■ **TASK DESCRIPTION**
Each entry is to be printed again word for word.

(DATA EXTRACT Opens)

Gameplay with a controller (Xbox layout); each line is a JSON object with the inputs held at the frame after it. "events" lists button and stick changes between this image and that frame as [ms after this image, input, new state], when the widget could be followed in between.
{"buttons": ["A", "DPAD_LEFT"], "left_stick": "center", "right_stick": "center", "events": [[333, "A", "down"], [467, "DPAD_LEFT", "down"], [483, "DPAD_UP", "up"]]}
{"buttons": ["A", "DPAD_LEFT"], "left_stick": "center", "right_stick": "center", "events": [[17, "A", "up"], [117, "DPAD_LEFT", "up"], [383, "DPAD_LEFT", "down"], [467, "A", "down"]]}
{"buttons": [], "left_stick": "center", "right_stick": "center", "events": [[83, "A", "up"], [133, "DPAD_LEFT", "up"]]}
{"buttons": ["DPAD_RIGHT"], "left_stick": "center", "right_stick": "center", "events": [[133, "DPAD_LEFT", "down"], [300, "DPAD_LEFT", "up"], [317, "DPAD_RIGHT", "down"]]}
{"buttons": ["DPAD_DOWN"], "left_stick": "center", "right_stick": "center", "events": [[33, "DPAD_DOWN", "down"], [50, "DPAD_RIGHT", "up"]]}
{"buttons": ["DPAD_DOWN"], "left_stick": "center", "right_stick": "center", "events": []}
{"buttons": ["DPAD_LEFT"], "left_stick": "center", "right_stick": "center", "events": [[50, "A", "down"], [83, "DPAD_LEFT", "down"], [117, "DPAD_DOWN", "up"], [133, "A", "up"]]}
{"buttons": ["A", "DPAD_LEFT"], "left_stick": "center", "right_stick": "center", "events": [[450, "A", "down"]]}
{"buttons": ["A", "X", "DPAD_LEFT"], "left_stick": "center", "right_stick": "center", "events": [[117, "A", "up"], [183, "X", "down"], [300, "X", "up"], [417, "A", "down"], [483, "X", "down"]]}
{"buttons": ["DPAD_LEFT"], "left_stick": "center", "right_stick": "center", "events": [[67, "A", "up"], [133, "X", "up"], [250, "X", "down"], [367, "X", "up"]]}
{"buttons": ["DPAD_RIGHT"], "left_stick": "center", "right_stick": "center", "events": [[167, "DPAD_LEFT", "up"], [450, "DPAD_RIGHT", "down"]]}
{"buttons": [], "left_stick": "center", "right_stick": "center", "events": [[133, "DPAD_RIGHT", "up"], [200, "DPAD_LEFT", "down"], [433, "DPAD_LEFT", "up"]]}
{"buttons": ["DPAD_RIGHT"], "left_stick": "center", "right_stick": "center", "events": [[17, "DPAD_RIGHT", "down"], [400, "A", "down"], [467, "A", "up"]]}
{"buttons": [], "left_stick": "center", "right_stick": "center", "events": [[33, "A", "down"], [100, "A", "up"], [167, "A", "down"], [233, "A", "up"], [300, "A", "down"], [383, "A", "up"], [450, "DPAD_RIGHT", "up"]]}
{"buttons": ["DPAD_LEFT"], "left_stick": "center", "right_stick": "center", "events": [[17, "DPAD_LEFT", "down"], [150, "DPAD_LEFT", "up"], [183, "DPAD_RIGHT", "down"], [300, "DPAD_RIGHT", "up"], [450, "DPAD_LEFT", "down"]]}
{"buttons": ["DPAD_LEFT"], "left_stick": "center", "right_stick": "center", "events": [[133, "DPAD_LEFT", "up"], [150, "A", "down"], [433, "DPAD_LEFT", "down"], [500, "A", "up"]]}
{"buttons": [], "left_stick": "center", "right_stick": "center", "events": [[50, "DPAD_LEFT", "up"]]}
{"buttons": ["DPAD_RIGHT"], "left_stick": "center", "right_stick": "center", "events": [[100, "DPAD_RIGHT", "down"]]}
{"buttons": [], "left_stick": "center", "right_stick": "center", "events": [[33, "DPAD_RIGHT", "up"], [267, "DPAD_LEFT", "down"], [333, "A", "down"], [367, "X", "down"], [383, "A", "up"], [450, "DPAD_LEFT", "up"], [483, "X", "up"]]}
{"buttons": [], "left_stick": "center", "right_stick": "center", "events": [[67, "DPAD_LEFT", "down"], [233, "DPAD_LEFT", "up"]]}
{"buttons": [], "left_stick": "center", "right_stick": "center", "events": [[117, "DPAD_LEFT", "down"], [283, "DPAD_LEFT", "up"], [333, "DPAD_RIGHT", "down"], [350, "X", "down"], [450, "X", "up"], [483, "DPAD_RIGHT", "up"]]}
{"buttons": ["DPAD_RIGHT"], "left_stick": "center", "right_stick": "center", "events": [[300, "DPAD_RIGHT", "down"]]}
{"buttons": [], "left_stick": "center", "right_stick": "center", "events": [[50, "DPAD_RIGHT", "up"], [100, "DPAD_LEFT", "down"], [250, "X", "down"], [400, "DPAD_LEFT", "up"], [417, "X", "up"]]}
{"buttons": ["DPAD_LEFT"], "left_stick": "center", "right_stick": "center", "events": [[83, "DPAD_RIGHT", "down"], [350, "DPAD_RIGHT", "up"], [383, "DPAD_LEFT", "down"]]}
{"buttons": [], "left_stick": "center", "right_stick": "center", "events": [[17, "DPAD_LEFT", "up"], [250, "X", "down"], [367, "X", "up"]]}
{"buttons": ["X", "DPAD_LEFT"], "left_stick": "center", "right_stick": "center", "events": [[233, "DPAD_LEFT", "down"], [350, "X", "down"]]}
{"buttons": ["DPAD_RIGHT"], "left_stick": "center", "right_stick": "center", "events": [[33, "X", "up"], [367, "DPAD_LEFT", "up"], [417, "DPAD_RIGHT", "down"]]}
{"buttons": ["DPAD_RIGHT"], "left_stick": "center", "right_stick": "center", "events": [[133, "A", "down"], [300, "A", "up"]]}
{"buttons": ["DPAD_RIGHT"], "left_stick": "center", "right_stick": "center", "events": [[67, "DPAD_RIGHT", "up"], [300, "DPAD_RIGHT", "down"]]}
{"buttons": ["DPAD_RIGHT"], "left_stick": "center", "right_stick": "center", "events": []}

(DATA EXTRACT Closes)

■ **SOLUTION TO THIS EXERCISE**
Gameplay with a controller (Xbox layout); each line is a JSON object with the inputs held at the frame after it. "events" lists button and stick changes between this image and that frame as [ms after this image, input, new state], when the widget could be followed in between.
{"buttons": ["A", "DPAD_LEFT"], "left_stick": "center", "right_stick": "center", "events": [[333, "A", "down"], [467, "DPAD_LEFT", "down"], [483, "DPAD_UP", "up"]]}
{"buttons": ["A", "DPAD_LEFT"], "left_stick": "center", "right_stick": "center", "events": [[17, "A", "up"], [117, "DPAD_LEFT", "up"], [383, "DPAD_LEFT", "down"], [467, "A", "down"]]}
{"buttons": [], "left_stick": "center", "right_stick": "center", "events": [[83, "A", "up"], [133, "DPAD_LEFT", "up"]]}
{"buttons": ["DPAD_RIGHT"], "left_stick": "center", "right_stick": "center", "events": [[133, "DPAD_LEFT", "down"], [300, "DPAD_LEFT", "up"], [317, "DPAD_RIGHT", "down"]]}
{"buttons": ["DPAD_DOWN"], "left_stick": "center", "right_stick": "center", "events": [[33, "DPAD_DOWN", "down"], [50, "DPAD_RIGHT", "up"]]}
{"buttons": ["DPAD_DOWN"], "left_stick": "center", "right_stick": "center", "events": []}
{"buttons": ["DPAD_LEFT"], "left_stick": "center", "right_stick": "center", "events": [[50, "A", "down"], [83, "DPAD_LEFT", "down"], [117, "DPAD_DOWN", "up"], [133, "A", "up"]]}
{"buttons": ["A", "DPAD_LEFT"], "left_stick": "center", "right_stick": "center", "events": [[450, "A", "down"]]}
{"buttons": ["A", "X", "DPAD_LEFT"], "left_stick": "center", "right_stick": "center", "events": [[117, "A", "up"], [183, "X", "down"], [300, "X", "up"], [417, "A", "down"], [483, "X", "down"]]}
{"buttons": ["DPAD_LEFT"], "left_stick": "center", "right_stick": "center", "events": [[67, "A", "up"], [133, "X", "up"], [250, "X", "down"], [367, "X", "up"]]}
{"buttons": ["DPAD_RIGHT"], "left_stick": "center", "right_stick": "center", "events": [[167, "DPAD_LEFT", "up"], [450, "DPAD_RIGHT", "down"]]}
{"buttons": [], "left_stick": "center", "right_stick": "center", "events": [[133, "DPAD_RIGHT", "up"], [200, "DPAD_LEFT", "down"], [433, "DPAD_LEFT", "up"]]}
{"buttons": ["DPAD_RIGHT"], "left_stick": "center", "right_stick": "center", "events": [[17, "DPAD_RIGHT", "down"], [400, "A", "down"], [467, "A", "up"]]}
{"buttons": [], "left_stick": "center", "right_stick": "center", "events": [[33, "A", "down"], [100, "A", "up"], [167, "A", "down"], [233, "A", "up"], [300, "A", "down"], [383, "A", "up"], [450, "DPAD_RIGHT", "up"]]}
{"buttons": ["DPAD_LEFT"], "left_stick": "center", "right_stick": "center", "events": [[17, "DPAD_LEFT", "down"], [150, "DPAD_LEFT", "up"], [183, "DPAD_RIGHT", "down"], [300, "DPAD_RIGHT", "up"], [450, "DPAD_LEFT", "down"]]}
{"buttons": ["DPAD_LEFT"], "left_stick": "center", "right_stick": "center", "events": [[133, "DPAD_LEFT", "up"], [150, "A", "down"], [433, "DPAD_LEFT", "down"], [500, "A", "up"]]}
{"buttons": [], "left_stick": "center", "right_stick": "center", "events": [[50, "DPAD_LEFT", "up"]]}
{"buttons": ["DPAD_RIGHT"], "left_stick": "center", "right_stick": "center", "events": [[100, "DPAD_RIGHT", "down"]]}
{"buttons": [], "left_stick": "center", "right_stick": "center", "events": [[33, "DPAD_RIGHT", "up"], [267, "DPAD_LEFT", "down"], [333, "A", "down"], [367, "X", "down"], [383, "A", "up"], [450, "DPAD_LEFT", "up"], [483, "X", "up"]]}
{"buttons": [], "left_stick": "center", "right_stick": "center", "events": [[67, "DPAD_LEFT", "down"], [233, "DPAD_LEFT", "up"]]}
{"buttons": [], "left_stick": "center", "right_stick": "center", "events": [[117, "DPAD_LEFT", "down"], [283, "DPAD_LEFT", "up"], [333, "DPAD_RIGHT", "down"], [350, "X", "down"], [450, "X", "up"], [483, "DPAD_RIGHT", "up"]]}
{"buttons": ["DPAD_RIGHT"], "left_stick": "center", "right_stick": "center", "events": [[300, "DPAD_RIGHT", "down"]]}
{"buttons": [], "left_stick": "center", "right_stick": "center", "events": [[50, "DPAD_RIGHT", "up"], [100, "DPAD_LEFT", "down"], [250, "X", "down"], [400, "DPAD_LEFT", "up"], [417, "X", "up"]]}
{"buttons": ["DPAD_LEFT"], "left_stick": "center", "right_stick": "center", "events": [[83, "DPAD_RIGHT", "down"], [350, "DPAD_RIGHT", "up"], [383, "DPAD_LEFT", "down"]]}
{"buttons": [], "left_stick": "center", "right_stick": "center", "events": [[17, "DPAD_LEFT", "up"], [250, "X", "down"], [367, "X", "up"]]}
{"buttons": ["X", "DPAD_LEFT"], "left_stick": "center", "right_stick": "center", "events": [[233, "DPAD_LEFT", "down"], [350, "X", "down"]]}
{"buttons": ["DPAD_RIGHT"], "left_stick": "center", "right_stick": "center", "events": [[33, "X", "up"], [367, "DPAD_LEFT", "up"], [417, "DPAD_RIGHT", "down"]]}
{"buttons": ["DPAD_RIGHT"], "left_stick": "center", "right_stick": "center", "events": [[133, "A", "down"], [300, "A", "up"]]}
{"buttons": ["DPAD_RIGHT"], "left_stick": "center", "right_stick": "center", "events": [[67, "DPAD_RIGHT", "up"], [300, "DPAD_RIGHT", "down"]]}
{"buttons": ["DPAD_RIGHT"], "left_stick": "center", "right_stick": "center", "events": []}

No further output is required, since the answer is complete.